▸ **Page**:
2004-01-30 Thread Uwe Frenz
Eric,

you asked on Thu, 29 Jan 2004 15:16:56 -0800:
 Hi all, maybe someone has run into this problem before:
 I have a program that uses the following code:
 Several arrays (numeric) are flattened to strings, then the strings are
 concatenated (with a delimiter between each string) before it is sent 
 to a TCP write function. On the other end, I parse the TCP read string
 using the match pattern with the delimiter being the same as the write
 side (currently a tab constant). Pretty basic, and works fine most of
 the time. However, it seems that sometimes a tab shows up as part of the
 flattened string, and confuses the match pattern into thinking this is
 the delimiter. This causes all kinds of havoc with the program.
 Is this a possible situation?
 Does anyone know of a good delimiter that is not one of the flattened
 string characters (if it exists)?
 Thanks in advance,=20
 Eric Scott


Christian Altenbach  [EMAIL PROTECTED] answered
 Eric,
 
 Your problem has really nothing to do with TCP per se.
 Instead of a delimiter, prepend each flattened substring with its flattened
 string lenght before concatenating them.
 When you unflatten, just clip the first 4 chars of the string, unflatten to
 I32, then clip a string with that lenght, clip another I32, and so on.

▸ **To do**:
**A)** In the mailing-list thread about TCP delimiters, translate this sentence into Spanish: "Your problem has really nothing to do with TCP per se."
**B)** Write what comes next in the mailing-list thread about delimiters for flattened strings, starting after its final sentence.

▸ **Raw data**:
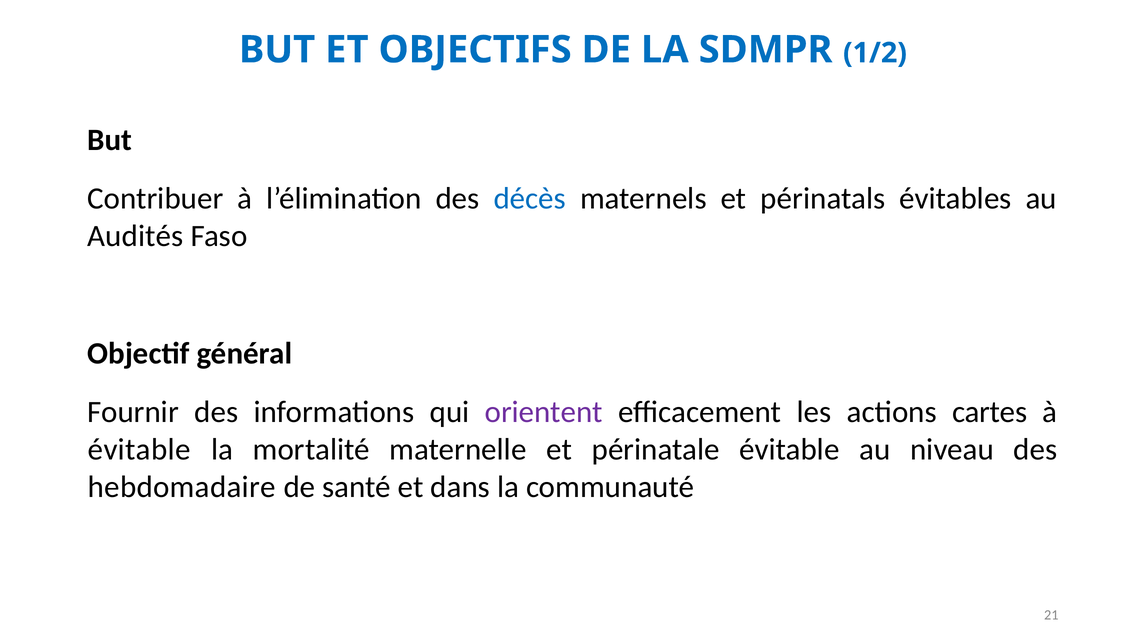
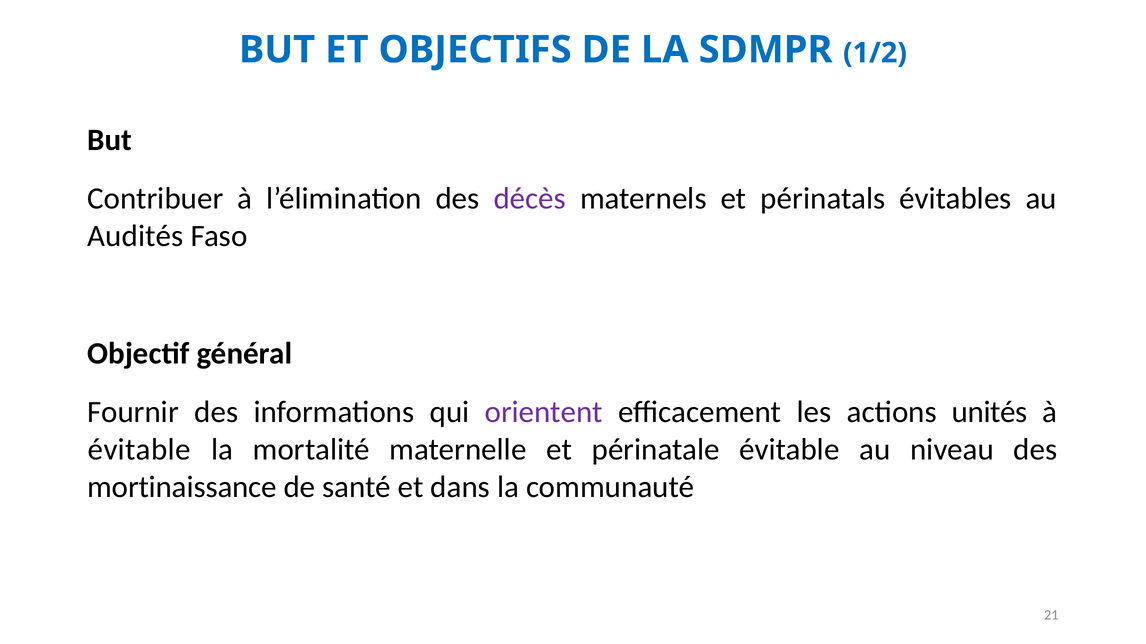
décès colour: blue -> purple
cartes: cartes -> unités
hebdomadaire: hebdomadaire -> mortinaissance
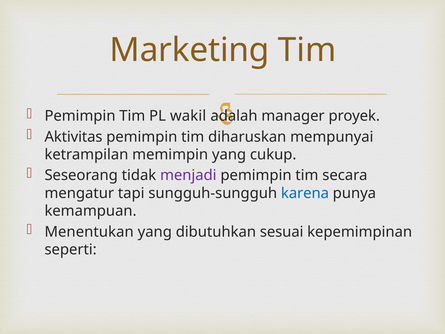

▸ **In response**:
**A)** Tu problema en realidad no tiene nada que ver con TCP en sí.

**B)**
 If the strings are shorter than 256, you could use an U8 for length.

There is another possibel aproach that does a transparent exchange of your
delimiter chars in the original data with some extra code.
This may be faster ore more code effective than Christians aproach, but as
always. It depends...

How to do it?
You define an escape character (maybe really Esc=0x1B or even better a
char that is unlikely to show up in your data). Than replace any occurance
of this char in your original data with a sequence of escape0x1 and
afterwards all occurances of delimiter with escape0x2. Send this data
and perform the inverse operation before using your delimiter.
Both transcodings can be transparent.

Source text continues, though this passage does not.